Klick’s contributions include $500 from the Empower Texans PAC and $1,000 from the Private Providers Association of Texas. Ragan’s donations included $100 from former Tarrant County Democratic Chairman Stephen Maxwell of Fort Worth and $100 from former U.S. House Speaker Jim Wright of Fort Worth.
No report was available for Libertarian Felecia Whatley of Watauga.
House District 92
State Rep. Jonathan Stickland, R-Bedford, received nearly $13,000 and has more than $11,000 on hand, along with $37,500 in outstanding loans. Democratic challenger Tina Penney raised around $2,500 and has $2,479 in the bank, as well as a $200 loan.
Stickland’s contributions include $500 from the Fort Worth Republican Women PAC, $1,000 from the Texas McDonalds Operators Association PAC and $500 from the Hotel PAC of THLA. Penney’s contributions include $500 from the Mid-Cities Democrats, $600 from the Northeast Tarrant County Democrats and $500 from the Tarrant County Democratic Woman’s Club.
House District 94
This increasingly heated battle has some political observers wondering whether the longtime Republican district could flip in this election.
Arlington Republican Tony Tinderholt, who bested state Rep. Diane Patrick in the GOP primary, raised more than $25,000 and has $5,190 in the bank. His Democratic opponent, Cole Ballweg of Arlington, received more than $20,000 and has $12,688 on hand.
Tinderholt has $18,773 in outstanding loans; Ballweg has $22,500 in outstanding loans.
Tinderholt’s contributions include $1,000 from former state Rep. Kent Grusendorf of Austin, who lost to Patrick in 2006; $500 from Blackridge; $5,000 from the Empower Texans PAC; $500 from the Fort Worth Republican Women; and $2,500 from the Texans for Education Reform PAC
Ballweg’s donations include $1,000 from the Arlington Professional Fire Fighters Association PAC, $500 from the Chris Turner campaign, $400 from Arlington businessman Dan Dipert, $250 from former state Rep. Paula Pierson, D-Arlington, and $2,000 from the Texas State Teachers Association PAC.
“The closeness of this race is surprising given that the district is Republican-leaning,” said Allan Saxe, an associate political science professor at the University of Texas at Arlington. “Cole Ballweg is running a very competitive and strong race. Some Republicans may be sitting out this race because Rep. Patrick was so well-known and popular.”
House District 95
State Rep. Nicole Collier, D-Fort Worth, received more than $11,000 in contributions and has more than $8,000 on hand. Fort Worth Republican Albert G. McDaniel picked up $4,095 in contributions, has $3,024 in the bank and has $4,500 in outstanding loans.

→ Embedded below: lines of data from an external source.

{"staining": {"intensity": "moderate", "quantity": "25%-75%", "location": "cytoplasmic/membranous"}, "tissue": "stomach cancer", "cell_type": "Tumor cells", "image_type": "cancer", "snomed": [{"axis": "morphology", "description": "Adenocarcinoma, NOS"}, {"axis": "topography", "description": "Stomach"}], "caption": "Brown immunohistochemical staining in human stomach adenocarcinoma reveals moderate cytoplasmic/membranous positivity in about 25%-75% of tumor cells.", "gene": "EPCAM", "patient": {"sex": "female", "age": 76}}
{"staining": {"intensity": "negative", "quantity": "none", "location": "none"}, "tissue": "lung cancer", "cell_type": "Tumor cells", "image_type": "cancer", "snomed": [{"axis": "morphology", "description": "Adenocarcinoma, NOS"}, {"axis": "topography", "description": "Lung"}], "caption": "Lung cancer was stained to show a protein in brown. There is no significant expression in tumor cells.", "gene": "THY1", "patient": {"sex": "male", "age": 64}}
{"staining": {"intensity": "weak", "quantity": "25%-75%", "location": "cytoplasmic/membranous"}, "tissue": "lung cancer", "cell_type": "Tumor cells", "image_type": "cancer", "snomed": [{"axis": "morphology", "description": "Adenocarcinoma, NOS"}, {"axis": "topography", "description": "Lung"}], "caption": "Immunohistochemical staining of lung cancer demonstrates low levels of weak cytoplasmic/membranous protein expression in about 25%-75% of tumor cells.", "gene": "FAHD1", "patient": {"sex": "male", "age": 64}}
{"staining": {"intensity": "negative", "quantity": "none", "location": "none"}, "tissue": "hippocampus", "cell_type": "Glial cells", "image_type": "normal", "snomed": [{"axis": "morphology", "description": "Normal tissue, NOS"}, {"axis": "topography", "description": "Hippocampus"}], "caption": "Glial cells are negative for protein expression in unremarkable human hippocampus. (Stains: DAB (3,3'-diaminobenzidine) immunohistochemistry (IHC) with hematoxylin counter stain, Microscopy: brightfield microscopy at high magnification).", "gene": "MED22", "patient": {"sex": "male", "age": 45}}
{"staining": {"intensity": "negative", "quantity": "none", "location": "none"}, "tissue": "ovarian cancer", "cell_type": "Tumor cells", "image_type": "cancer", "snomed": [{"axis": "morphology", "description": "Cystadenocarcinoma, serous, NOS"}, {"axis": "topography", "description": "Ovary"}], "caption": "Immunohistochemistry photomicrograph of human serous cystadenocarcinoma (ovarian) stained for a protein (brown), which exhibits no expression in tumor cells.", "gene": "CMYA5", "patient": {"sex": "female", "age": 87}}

Collier’s donations include $1,000 from the ATTACK PAC, $1,025.33 in in-kind donations from the Planned Parenthood Texas Votes PAC and $250 from state Rep. Tracy King, D-Batesville. McDaniel’s contributions include $500 from the Fort Worth Republican Women PAC, $1,000 from San Antonio car dealer Red McCombs and $1,200 from the Texas Federation of Republican Women.
House District 96
State Rep. Bill Zedler, R-Arlington, received nearly $4,000 in contributions and has nearly $20,000 on hand. No report was available for Libertarian Quinn Eaker.
House District 97
State Rep. Craig Goldman, R-Fort Worth, received more than $18,000 in contributions and has more than $96,000 in the bank. No report was available for Libertarian Rod Wingo.
House District 101
State Rep. Chris Turner, D-Grand Prairie, received more than $11,000 in contributions and has more than $53,000 on hand. No report was available for Libertarian Carl Nulson of Arlington.